# Directive
Which lines of the data contain the string "Ansari"? Show each of them.

# Provided entries
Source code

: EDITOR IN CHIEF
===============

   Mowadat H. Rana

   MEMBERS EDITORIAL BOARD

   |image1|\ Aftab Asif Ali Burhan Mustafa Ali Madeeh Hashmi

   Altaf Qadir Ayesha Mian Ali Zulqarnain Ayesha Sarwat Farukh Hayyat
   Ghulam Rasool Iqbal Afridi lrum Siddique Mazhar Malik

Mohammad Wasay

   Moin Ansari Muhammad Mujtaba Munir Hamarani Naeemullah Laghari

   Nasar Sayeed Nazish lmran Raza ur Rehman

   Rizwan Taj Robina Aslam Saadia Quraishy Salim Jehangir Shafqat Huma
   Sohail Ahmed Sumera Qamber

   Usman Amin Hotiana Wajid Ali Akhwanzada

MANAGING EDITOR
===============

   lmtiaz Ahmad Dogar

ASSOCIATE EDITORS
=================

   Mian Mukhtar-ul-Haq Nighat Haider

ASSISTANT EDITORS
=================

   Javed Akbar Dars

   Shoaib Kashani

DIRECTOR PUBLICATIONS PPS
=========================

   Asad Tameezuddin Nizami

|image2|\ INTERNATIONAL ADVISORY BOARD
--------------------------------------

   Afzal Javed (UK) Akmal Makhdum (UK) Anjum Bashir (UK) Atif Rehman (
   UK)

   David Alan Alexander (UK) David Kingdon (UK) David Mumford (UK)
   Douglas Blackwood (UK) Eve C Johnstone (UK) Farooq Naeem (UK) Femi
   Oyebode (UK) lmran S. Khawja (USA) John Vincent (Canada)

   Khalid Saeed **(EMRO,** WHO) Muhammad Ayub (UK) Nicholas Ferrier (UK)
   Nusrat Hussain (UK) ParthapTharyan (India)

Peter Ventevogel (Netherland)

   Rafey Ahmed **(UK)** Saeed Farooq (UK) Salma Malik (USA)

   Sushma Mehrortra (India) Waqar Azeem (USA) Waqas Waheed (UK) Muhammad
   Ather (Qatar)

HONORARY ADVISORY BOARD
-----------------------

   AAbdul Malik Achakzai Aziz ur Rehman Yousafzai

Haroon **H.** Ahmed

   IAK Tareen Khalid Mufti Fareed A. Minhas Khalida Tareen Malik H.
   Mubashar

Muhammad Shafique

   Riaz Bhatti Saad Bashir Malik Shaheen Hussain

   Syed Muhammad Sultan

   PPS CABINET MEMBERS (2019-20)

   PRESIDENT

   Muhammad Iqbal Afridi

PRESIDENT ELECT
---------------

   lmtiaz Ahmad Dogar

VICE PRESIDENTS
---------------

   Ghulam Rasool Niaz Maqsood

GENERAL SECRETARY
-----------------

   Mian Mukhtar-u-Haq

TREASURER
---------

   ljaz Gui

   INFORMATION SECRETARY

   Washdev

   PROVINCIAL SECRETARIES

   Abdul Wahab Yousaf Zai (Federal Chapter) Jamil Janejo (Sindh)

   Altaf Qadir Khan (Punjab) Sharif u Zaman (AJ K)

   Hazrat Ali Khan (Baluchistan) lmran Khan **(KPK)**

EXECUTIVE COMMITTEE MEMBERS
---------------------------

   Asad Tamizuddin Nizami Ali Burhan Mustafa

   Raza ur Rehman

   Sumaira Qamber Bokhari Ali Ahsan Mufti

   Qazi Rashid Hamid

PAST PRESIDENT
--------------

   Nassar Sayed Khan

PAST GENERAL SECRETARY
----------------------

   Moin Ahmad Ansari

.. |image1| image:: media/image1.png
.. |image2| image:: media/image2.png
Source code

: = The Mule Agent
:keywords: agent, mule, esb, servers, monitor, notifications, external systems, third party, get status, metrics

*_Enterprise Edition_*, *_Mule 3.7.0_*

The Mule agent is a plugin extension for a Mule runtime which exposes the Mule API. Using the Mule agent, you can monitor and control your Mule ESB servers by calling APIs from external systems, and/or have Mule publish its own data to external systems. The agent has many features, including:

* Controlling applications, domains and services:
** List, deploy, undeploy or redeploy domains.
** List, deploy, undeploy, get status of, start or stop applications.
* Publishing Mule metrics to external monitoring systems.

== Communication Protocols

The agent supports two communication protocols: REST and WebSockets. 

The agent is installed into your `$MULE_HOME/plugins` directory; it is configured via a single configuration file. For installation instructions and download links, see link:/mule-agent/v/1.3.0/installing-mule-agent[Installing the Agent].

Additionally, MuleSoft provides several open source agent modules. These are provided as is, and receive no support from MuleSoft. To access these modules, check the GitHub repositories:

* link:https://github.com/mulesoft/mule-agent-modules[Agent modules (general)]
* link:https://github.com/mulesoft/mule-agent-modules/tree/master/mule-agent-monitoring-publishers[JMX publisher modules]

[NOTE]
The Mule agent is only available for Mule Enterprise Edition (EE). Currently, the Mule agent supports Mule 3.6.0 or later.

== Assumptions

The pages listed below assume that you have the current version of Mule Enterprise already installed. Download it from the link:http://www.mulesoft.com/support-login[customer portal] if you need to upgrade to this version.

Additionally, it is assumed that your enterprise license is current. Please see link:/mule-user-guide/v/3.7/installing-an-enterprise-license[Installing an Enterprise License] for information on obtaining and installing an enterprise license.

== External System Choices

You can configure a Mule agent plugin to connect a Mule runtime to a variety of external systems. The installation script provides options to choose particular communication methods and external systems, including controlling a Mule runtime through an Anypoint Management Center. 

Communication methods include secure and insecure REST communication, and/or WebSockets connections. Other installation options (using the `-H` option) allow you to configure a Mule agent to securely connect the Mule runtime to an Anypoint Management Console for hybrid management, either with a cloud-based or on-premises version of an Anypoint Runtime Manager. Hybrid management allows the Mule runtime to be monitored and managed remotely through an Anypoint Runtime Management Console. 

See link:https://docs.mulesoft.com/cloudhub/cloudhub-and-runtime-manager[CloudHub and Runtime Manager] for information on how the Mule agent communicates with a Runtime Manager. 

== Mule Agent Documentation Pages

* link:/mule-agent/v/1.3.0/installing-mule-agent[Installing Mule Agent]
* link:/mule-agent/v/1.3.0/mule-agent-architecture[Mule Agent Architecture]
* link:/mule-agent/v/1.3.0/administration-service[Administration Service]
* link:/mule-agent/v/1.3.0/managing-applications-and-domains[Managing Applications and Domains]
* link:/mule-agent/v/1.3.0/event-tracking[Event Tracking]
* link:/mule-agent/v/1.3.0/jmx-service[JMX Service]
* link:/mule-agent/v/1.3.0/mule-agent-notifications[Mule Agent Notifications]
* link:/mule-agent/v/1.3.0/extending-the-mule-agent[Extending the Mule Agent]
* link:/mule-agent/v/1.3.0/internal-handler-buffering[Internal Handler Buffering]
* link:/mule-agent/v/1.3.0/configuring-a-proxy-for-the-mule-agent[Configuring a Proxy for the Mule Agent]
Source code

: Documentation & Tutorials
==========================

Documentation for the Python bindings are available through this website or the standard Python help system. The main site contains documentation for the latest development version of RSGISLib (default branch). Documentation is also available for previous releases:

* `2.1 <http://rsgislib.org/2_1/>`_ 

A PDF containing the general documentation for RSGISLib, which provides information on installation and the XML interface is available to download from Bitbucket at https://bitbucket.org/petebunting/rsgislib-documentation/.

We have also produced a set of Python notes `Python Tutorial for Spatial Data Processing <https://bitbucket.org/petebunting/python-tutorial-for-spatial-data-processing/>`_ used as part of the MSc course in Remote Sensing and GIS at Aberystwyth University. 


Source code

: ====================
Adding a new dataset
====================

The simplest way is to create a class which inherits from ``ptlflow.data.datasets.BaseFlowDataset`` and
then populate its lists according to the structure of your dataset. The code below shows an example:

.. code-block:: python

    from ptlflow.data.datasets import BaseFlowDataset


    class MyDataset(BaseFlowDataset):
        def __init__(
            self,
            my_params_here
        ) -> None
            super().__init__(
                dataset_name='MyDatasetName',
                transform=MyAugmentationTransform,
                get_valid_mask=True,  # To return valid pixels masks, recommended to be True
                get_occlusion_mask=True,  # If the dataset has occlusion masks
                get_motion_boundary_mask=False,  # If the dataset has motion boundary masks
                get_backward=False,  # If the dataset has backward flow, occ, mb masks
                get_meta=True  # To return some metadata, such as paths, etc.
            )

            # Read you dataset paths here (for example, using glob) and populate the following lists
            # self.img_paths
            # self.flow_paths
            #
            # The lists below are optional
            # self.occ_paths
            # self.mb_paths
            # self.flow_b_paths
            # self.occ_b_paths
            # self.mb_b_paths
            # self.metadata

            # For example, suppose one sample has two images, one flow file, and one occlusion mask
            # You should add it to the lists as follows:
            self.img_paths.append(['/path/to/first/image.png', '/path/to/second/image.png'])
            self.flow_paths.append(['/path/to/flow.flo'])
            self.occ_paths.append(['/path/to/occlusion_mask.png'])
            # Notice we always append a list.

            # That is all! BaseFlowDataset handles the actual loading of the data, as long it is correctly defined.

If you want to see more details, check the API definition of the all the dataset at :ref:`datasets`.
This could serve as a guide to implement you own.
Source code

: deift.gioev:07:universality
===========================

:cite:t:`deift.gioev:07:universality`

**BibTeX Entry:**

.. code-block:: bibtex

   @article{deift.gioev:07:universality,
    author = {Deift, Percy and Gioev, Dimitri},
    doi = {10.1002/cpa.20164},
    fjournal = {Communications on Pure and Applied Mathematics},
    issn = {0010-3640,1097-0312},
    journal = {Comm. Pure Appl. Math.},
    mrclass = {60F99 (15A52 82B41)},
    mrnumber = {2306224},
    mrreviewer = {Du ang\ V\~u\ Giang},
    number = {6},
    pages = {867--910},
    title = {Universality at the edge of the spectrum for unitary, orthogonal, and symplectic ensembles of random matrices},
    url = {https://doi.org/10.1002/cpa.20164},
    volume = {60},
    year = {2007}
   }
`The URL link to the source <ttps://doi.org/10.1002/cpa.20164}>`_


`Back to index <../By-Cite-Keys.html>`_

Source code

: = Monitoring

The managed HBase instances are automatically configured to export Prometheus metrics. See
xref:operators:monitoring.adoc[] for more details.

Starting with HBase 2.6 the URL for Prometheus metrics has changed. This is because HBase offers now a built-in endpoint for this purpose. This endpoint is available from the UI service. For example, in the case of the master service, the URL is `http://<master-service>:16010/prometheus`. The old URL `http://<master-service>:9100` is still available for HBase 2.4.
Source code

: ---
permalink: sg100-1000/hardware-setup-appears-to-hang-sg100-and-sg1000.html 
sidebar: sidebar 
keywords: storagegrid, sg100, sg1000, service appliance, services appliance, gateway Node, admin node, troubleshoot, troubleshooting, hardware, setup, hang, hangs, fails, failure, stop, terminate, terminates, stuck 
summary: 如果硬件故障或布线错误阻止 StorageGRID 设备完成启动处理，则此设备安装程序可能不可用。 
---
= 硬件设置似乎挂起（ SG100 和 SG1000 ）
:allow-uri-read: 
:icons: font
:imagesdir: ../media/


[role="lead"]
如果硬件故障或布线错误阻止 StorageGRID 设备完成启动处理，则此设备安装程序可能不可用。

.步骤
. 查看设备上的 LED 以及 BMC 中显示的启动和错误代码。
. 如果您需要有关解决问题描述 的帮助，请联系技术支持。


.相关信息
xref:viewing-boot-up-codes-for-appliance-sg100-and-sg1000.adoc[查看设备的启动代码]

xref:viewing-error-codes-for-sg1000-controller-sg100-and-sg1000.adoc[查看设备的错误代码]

# Response area
   Moin Ansari Muhammad Mujtaba Munir Hamarani Naeemullah Laghari
   Moin Ahmad Ansari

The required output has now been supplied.